After reading about the drugs I found a book called Treating Epilepsy Naturally, I took it in to the other doctor but, when he became so defensive and denied me as a patient, I didn’t bother bringing it up. I’m hoping this doctor will be more open to alternatives and even motivated to see what FECA will pay for. Since it all seems to be effected by stress, I’m hoping that some things that help manage stress will be approved. I also read about aromatherapy and since my partials are accompanied by a metallic smell it makes sense to me that this would be helpful. I’ve already made myself a sachet of lavender to keep in my purse (and next to me when I sleep since they usually happen at that time) and it seems to help refocus my mind.  So my hopes are very high! But, in a country that doesn’t want to pay for basic health care, it’s probably unlikely that I will ever be approved for aromatherapy massages or acupuncture. However, I am determined to deal with this my way!

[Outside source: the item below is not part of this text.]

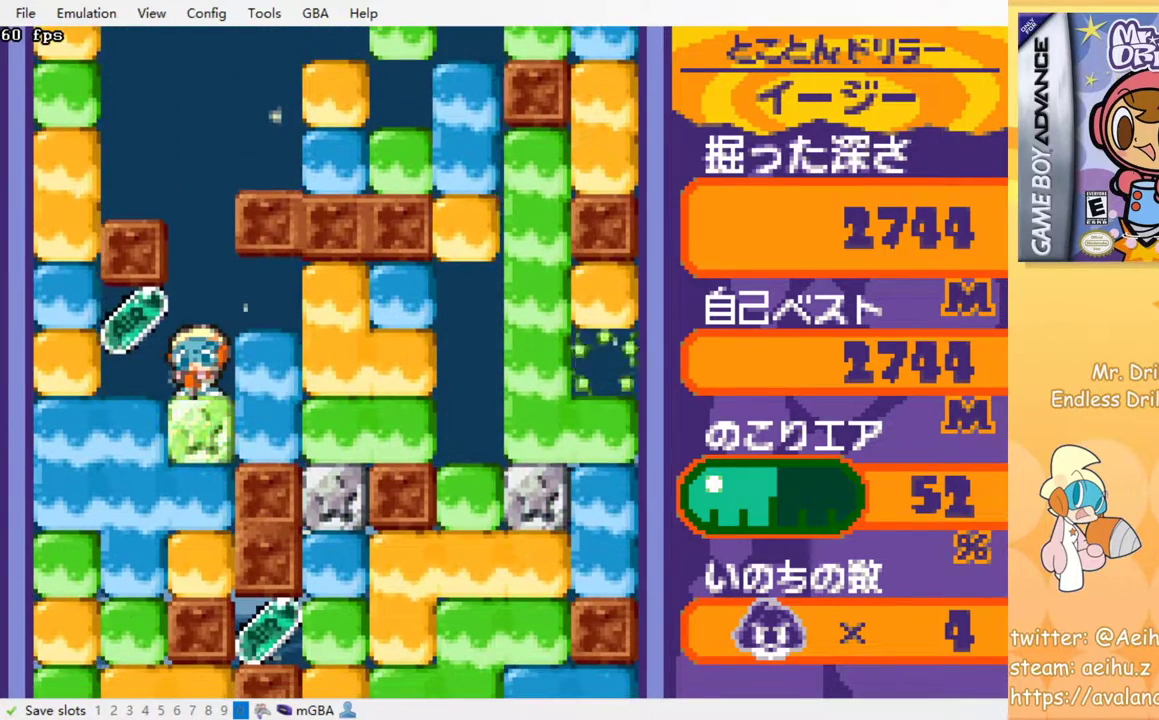
{"buttons": ["DPAD_RIGHT"], "events": [[250, "DPAD_LEFT", "down"], [383, "DPAD_LEFT", "up"], [417, "DPAD_RIGHT", "down"]]}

At no point did I ever blame Peace Corps for any of this. Although I did become extremely bitter that I gave 15 months of my life to volunteer in another country and returned broken, I constantly remind myself that I don’t know what would have happened if I had stayed in the US – I could have gotten in a car accident, I could be dead. The alternative to going into Peace Corps does not necessarily mean that I would be problem free. Peace Corps was an amazing adventure!

So, regarding my future regardless of epilepsy, my goal now is to find a job here for a year or 2 while I work on building Guerrilla Smart and then making that my full-time passion!